## EXERCISE:
Could you condense the paragraph of the Sura Nuh passage below that begins "He said, 'My Lord, I have called my people" into a short list of its main points?

3 November 2004

Allah the Exalted has said in Sura Nuh (71, 1-20):

We sent Nuh to his people: “Warn your people
before a painful punishment comes to them.”

He said, ‘My people, I am a clear warner to you.
Worship Allah, have taqwa of Him and obey me.
He will forgive you your wrong actions
and defer you until a specified time.
When Allah’s time comes it cannot be deferred,
if you only knew.’

He said, ‘My Lord, I have called my people night and day
but my calling has only made them more evasive.
Indeed, every time I called them to Your forgiveness,
they put their fingers in their ears,
wrapped themselves up in their clothes
and were overweeningly arrogant.
Then I called them openly.
Then I addressed them publicly
and addressed them privately.’

I said, “Ask forgiveness of your Lord.
Truly He is Endlessly Forgiving.

Extracted records:
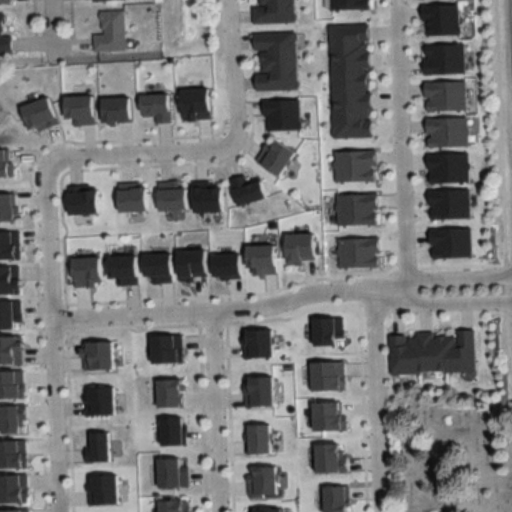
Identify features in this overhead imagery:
building: (3, 1)
building: (273, 11)
road: (60, 26)
building: (110, 31)
building: (4, 41)
building: (275, 60)
road: (233, 72)
building: (349, 80)
building: (445, 96)
building: (193, 99)
building: (194, 102)
building: (155, 105)
building: (78, 106)
building: (117, 107)
building: (155, 107)
building: (79, 108)
building: (39, 111)
building: (37, 113)
building: (446, 131)
road: (402, 144)
road: (137, 155)
building: (275, 155)
building: (274, 156)
building: (5, 161)
building: (5, 161)
building: (246, 187)
building: (246, 188)
road: (502, 193)
building: (204, 194)
building: (130, 195)
building: (170, 195)
building: (171, 196)
building: (131, 197)
building: (80, 199)
building: (82, 200)
building: (6, 204)
building: (6, 206)
building: (8, 243)
building: (9, 244)
building: (300, 244)
building: (299, 245)
building: (356, 249)
building: (357, 251)
building: (262, 255)
building: (189, 259)
building: (223, 261)
building: (154, 262)
building: (118, 264)
building: (83, 267)
building: (86, 270)
building: (9, 278)
building: (9, 279)
road: (281, 300)
building: (8, 312)
building: (322, 328)
building: (326, 329)
road: (51, 339)
building: (257, 339)
building: (257, 342)
building: (164, 345)
building: (10, 347)
building: (10, 347)
building: (166, 347)
building: (431, 351)
building: (97, 353)
building: (100, 354)
building: (327, 373)
building: (10, 380)
building: (167, 389)
building: (257, 389)
building: (101, 398)
road: (373, 401)
road: (215, 411)
building: (10, 414)
building: (325, 416)
building: (170, 428)
building: (256, 435)
building: (99, 444)
building: (12, 451)
park: (453, 457)
building: (172, 470)
building: (262, 478)
building: (13, 485)
building: (101, 485)
building: (332, 496)
building: (171, 504)
building: (265, 508)
building: (12, 509)
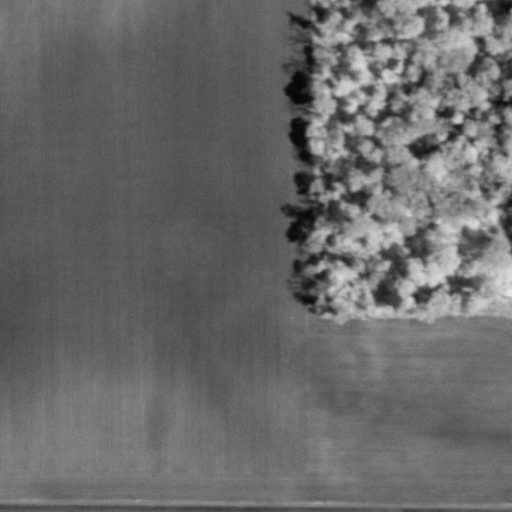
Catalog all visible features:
road: (256, 508)
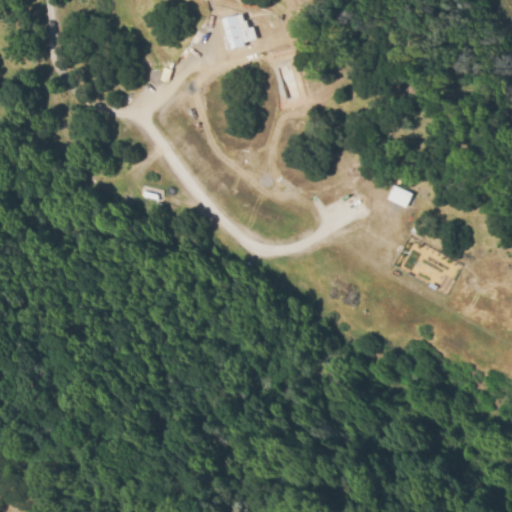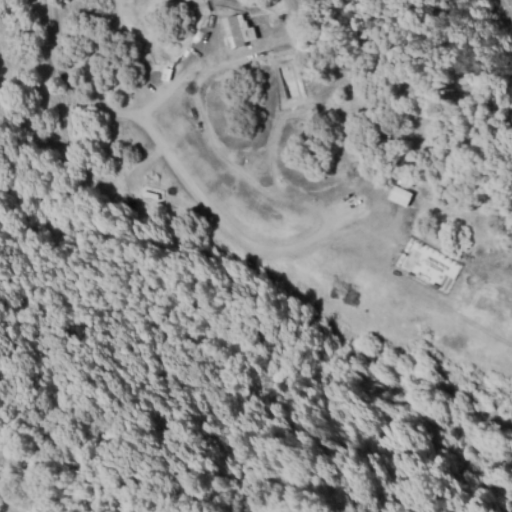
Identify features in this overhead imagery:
road: (218, 15)
road: (95, 110)
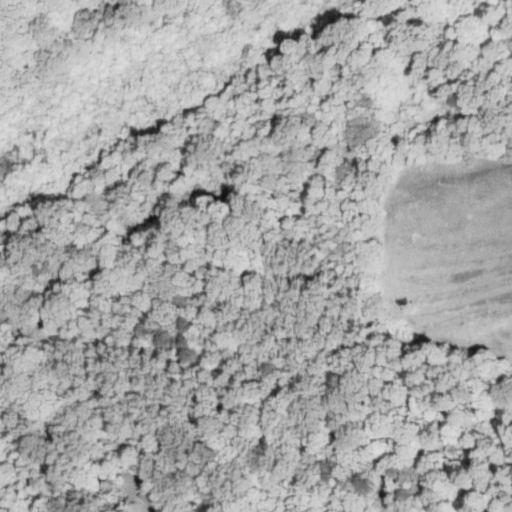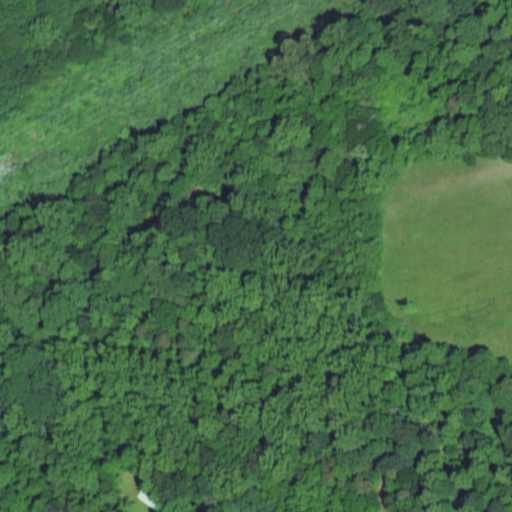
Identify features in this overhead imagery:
power tower: (6, 165)
building: (152, 494)
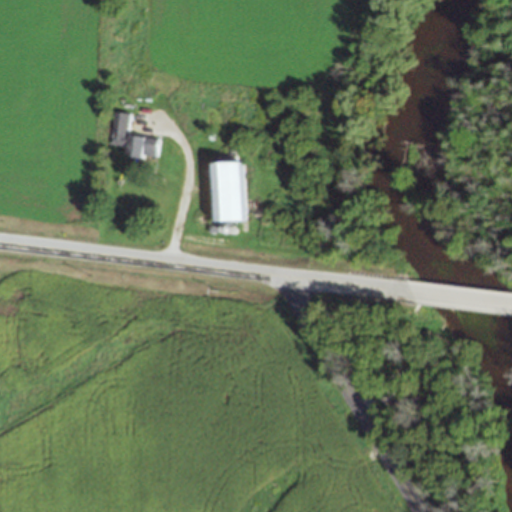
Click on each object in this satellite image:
building: (116, 127)
building: (143, 146)
building: (225, 190)
river: (433, 206)
road: (204, 268)
road: (460, 296)
road: (350, 396)
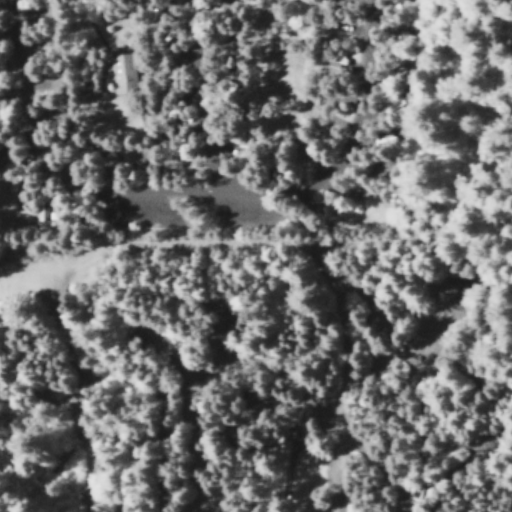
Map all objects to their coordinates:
building: (121, 72)
road: (190, 100)
building: (385, 102)
road: (15, 105)
road: (299, 176)
parking lot: (201, 208)
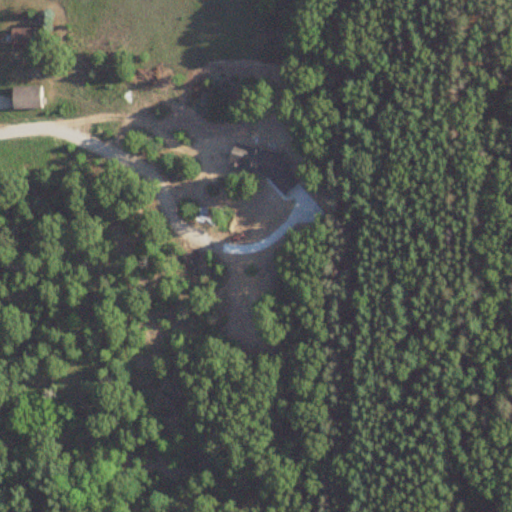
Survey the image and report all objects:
building: (26, 39)
building: (31, 98)
road: (158, 185)
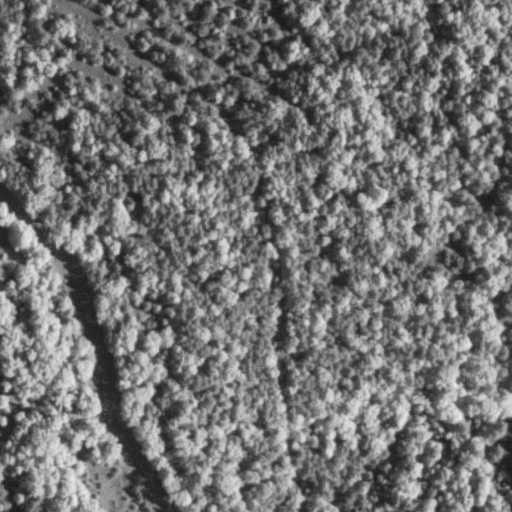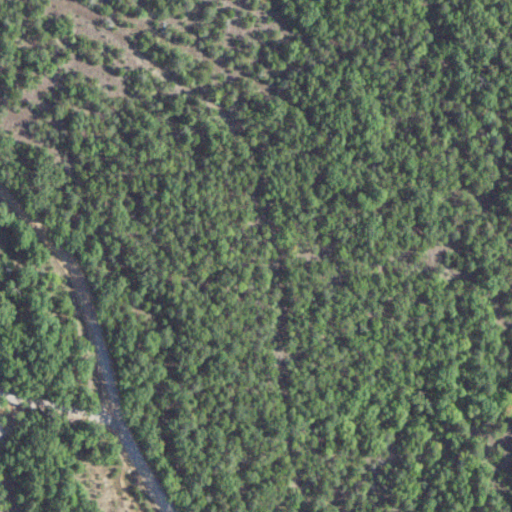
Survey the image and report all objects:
road: (94, 345)
building: (1, 432)
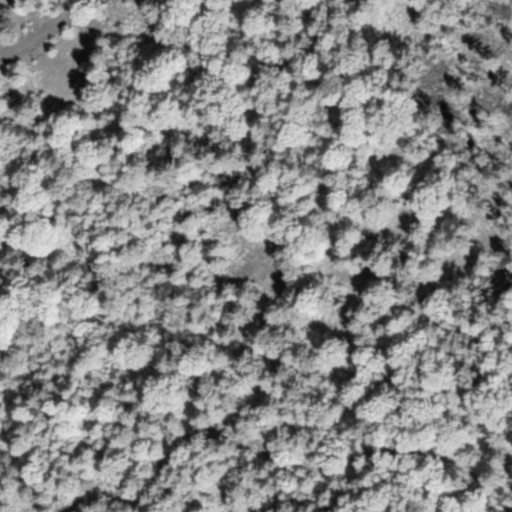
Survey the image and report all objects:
road: (1, 0)
road: (47, 28)
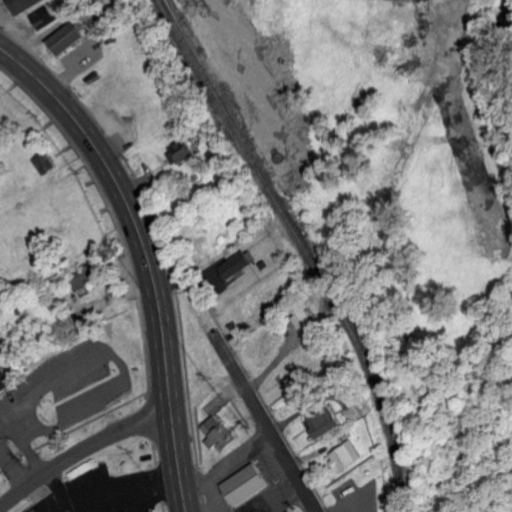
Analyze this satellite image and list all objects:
building: (22, 5)
building: (44, 18)
building: (67, 39)
building: (2, 126)
building: (185, 151)
building: (47, 163)
railway: (297, 249)
road: (141, 259)
building: (238, 266)
building: (88, 277)
building: (260, 296)
building: (3, 377)
road: (266, 422)
building: (324, 422)
building: (219, 434)
road: (79, 451)
building: (347, 455)
road: (11, 470)
building: (247, 484)
road: (146, 487)
road: (78, 505)
road: (54, 511)
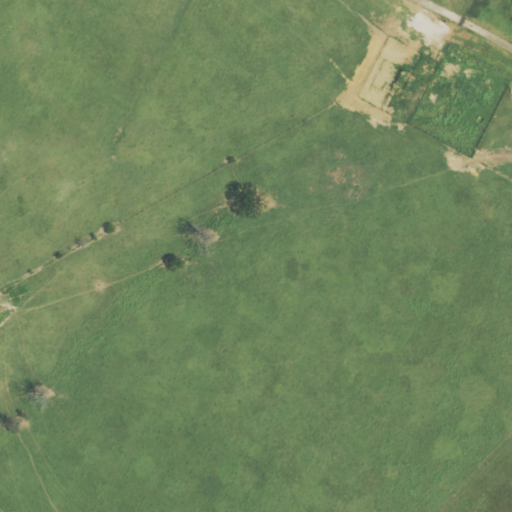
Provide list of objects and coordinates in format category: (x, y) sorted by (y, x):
road: (468, 27)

## SOLUTION FOR THIS PROBLEM:
- Nuh tells his Lord that he has called his people night and day, but his calling has only made them more evasive.
- Every time he called them to His forgiveness, they put their fingers in their ears, wrapped themselves in their clothes and were overweeningly arrogant.
- He then called them openly and addressed them both publicly and privately.